Task a >>
How many lines in the records below contain the word "have"? Reply with the number only.

Passage to read >>
-=-=-

Gunple's overworld itself isn't on par with a detailed Zelda or Metroidvania, not that I'd necessarily want that. Navigation is quite painless, as is finding the few secrets off the beaten path. The game's nice enough to hand you a very detailed world map right at the start, too, with only one required location sneakily hidden behind the "Map" label itself. Lenar managed to tuck some areas and items behind skill-locked blockers, like deep water zones you can only traverse with a late-game snorkel. But you're also blatantly denied entry to the northeast by a self-described Blocking Ghost, only passable once you buy a crucifix in town. Exploring this frontier island may not bring much, yet I think it's got a joie de vivre the game would otherwise sorely miss.

You do get a larger roster of skills as the game progresses, from boulder-breaking punches to rapid-fire gun spam. No alien powers, though. Space Sheriff Zero may have all the skill and know-how of our nemesis Demi, but he's strictly playing to the lone-ranger playbook with this boy. And only one villager ever learns that this isn't the boy suddenly whupping Demiseed ass, but a visitor from beyond. Finally, there's an interesting lives system, where treasures chests and high scores at the ends of dungeons will give you a second chance. That's all on top of infinite continues. Did I mention this Zelda clone has a scoring system?!

It's wild to me because this feels much less like a score attack experience and more like a speedrunning one. Because completing each dungeon triggers a summary where you're awarded a higher rank (and score) based on how fast you cleared that part of the game, it makes sense to play quick. But collecting dungeon treasures while preserving your healthbar adds to that, and you get extra 1ups in turn. It's far from complex, but a somewhat clever way to reward swift play. Much of Gunple's fun comes from the strong pacing this structure allows, alongside good controls via shoulder strafing and 8-way ranged attacks. Hopping between town and dungeon rarely feels tedious due to the well-designed aboveground map, and there's always that "one more room!" feeling once you're actually underground.

Of course, when lives are abundant and fail states so rare, the economy hardly means much. Maxing out that 9999 rupee pou—sorry, dollar pouch also only factors into one mid-game dungeon that doesn't make a huge dent in it with paywalls. And since your main gun's ammo never runs out (so you never have to pay for more), why bother with all these optional power-up weapons you learn to use across the playthrough? A big problem with Gunple's combat is that you always want to strafe—after all, that's the best way to avoid enemy fire. (Ducking's also an option, but enemy hitboxes are jank enough to make it too risky should they glomp you while prone.) Most of the extra weapons keep you stationary while firing, making the flamethrower supreme among them. And even that armament fails to keep up with the fully upgraded pistol you get soon after. It doesn't help that you middling kinaesthetic feedback during fights, especially during boss battles where wimpy animations and sound effects make it seem like you aren't hitting a weak point or doing any damage.

Shoutouts to Robaton, this game's equivalent of Epona. It's nice to play an LTTP-like where you actually have a cool, relevant mount that even plays a story role. As another alien trapped in an earthling's form—this time a goofy, highly expressive horse—Robaton's the beating heart of this game's comedy. He goes from a trapped buffoon of a space sheriff to your only rescue at Demi's lair, after all. And he's the fastest way to get around the overworld…when you can rent his services. Enemies drop carrots which, upon pick-up, summons him to the screen. He's not just speedy, but a way to one-hit-KO any enemy, at least until the equine power-up wears off and you're back to walking. I certainly didn't have much trouble one-shotting enemies by late-game, yet this power-up felt most useful of them all whenever I got stuck in the dungeon-crawling doldrums.

-=-=-

Records for processing >>
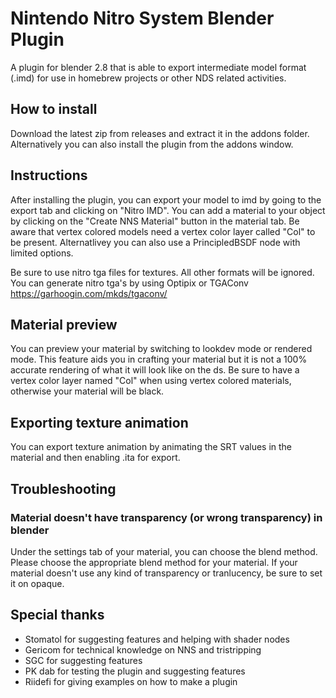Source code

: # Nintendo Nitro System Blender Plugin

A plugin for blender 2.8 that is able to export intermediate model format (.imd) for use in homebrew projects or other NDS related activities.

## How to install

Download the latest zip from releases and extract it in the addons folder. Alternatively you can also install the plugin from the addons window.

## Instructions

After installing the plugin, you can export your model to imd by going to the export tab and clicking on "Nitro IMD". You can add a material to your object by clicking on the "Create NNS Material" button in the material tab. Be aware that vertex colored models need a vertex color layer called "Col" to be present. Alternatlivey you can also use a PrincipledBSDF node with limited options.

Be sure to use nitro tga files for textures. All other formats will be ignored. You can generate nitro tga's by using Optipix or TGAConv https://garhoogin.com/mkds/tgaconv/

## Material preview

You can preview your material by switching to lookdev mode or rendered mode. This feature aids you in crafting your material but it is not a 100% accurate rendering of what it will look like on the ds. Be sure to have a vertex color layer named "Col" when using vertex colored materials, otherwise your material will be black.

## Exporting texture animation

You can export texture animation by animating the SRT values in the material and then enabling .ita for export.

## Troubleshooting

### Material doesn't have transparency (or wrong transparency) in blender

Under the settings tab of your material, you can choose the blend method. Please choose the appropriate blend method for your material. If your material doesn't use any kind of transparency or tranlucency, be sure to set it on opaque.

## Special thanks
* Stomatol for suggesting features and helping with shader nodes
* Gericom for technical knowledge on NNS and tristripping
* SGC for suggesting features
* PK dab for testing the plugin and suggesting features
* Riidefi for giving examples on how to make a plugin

-=-=-

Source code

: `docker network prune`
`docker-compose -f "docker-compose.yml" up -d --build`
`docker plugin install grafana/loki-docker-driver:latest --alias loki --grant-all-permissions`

-=-=-

Task b >>
From the Gunple review, copy word for word the part that begins with the words containing "It's wild to" and ends with "you're actually underground.".

Solution a >>
2

Solution b >>
It's wild to me because this feels much less like a score attack experience and more like a speedrunning one. Because completing each dungeon triggers a summary where you're awarded a higher rank (and score) based on how fast you cleared that part of the game, it makes sense to play quick. But collecting dungeon treasures while preserving your healthbar adds to that, and you get extra 1ups in turn. It's far from complex, but a somewhat clever way to reward swift play. Much of Gunple's fun comes from the strong pacing this structure allows, alongside good controls via shoulder strafing and 8-way ranged attacks. Hopping between town and dungeon rarely feels tedious due to the well-designed aboveground map, and there's always that "one more room!" feeling once you're actually underground.